Removing or reducing residual stresses after welding by thermal stress relief is recommended for many fabrications. In this process, the joint reaches a temperature range where rapid creep can occur (about a third to a half of the melting point). As a result, the welding residual stresses are relieved by plastic deformation. Cracking can occur during this process if the weld or HAZ’s ductility is insufficient to accommodate the strain accompanying the residual stress relief. A schematic view of re-heat cracking is shown in Figure 12.

The residual tensile stress, which acts as the driving force for the cracking process, may be supplemented by transient thermal stresses in the weld zone. These stresses arise from rapid non-uniform heating up to the stress-relieving temperature. The presence of geometric stress raisers, e.g., toes of fillet welds, and pre-existing cracks, e.g., liquation and hydrogen cracks, accentuate the problem.

The cracking problem is prevalent during stress-relieving operations but can also occur in service situations. In such cases, the onset of cracking is expected to take much longer since the service temperature is generally significantly below the stress-relieving temperature.

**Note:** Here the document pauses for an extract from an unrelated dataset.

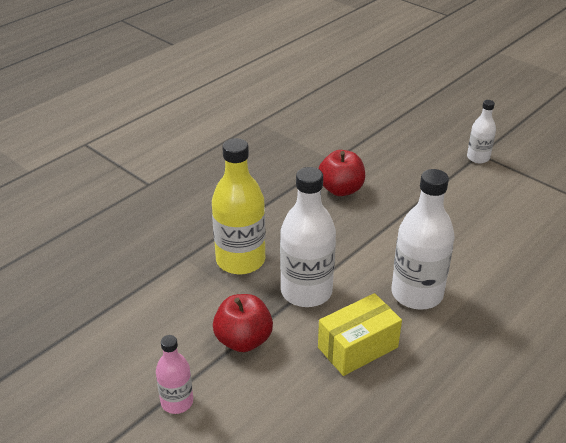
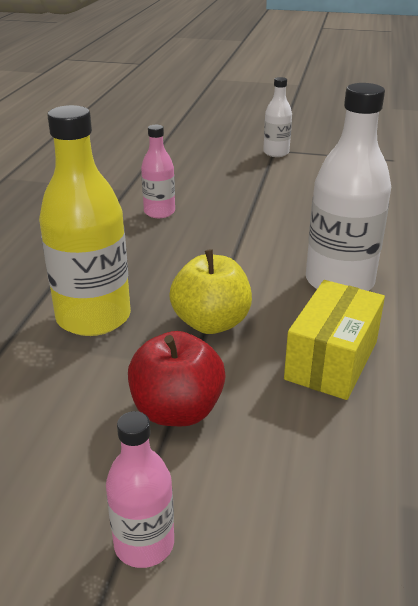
camera: 30 degrees left, 5 degrees down
white bottle [280,167,336,307] -> yellow apple [169,249,252,334]
red apple [319,150,365,196] -> pink bottle [141,125,175,218]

Re-heat cracking is mainly confined to alloy steels containing substantial amounts of solid carbide-forming elements, e.g., Cr, Mo, and V. The presence of the alloy carbides inhibits grain boundary sliding and thus reduces high-temperature ductility. Cracking can usually be avoided by weld profiling, e.g., grinding away any geometric stress raisers, such as the toes of fillet welds, before heat treatment and by control of the heating rate to avoid high transient thermal stresses.

Structural steel can only be considered weldable if joints in the steel behave satisfactorily in service. To achieve adequate performance levels in structural applications, the integrity of the welded joint must be good. A high level of integrity can only be achieved if the welded joint microstructure possesses sufficient ductility to resist residual stresses, which arise from the welding thermal cycle, without cracking.

The chemical compositions of both the weld and parent metals (carbon equivalent value), together with the parameters of the welding process (heat input and cooling rates), are influential in determining joint ductility. The level of impurity elements, such as sulfur, phosphorous, and hydrogen, is particularly significant in deciding whether crack formation occurs during welding.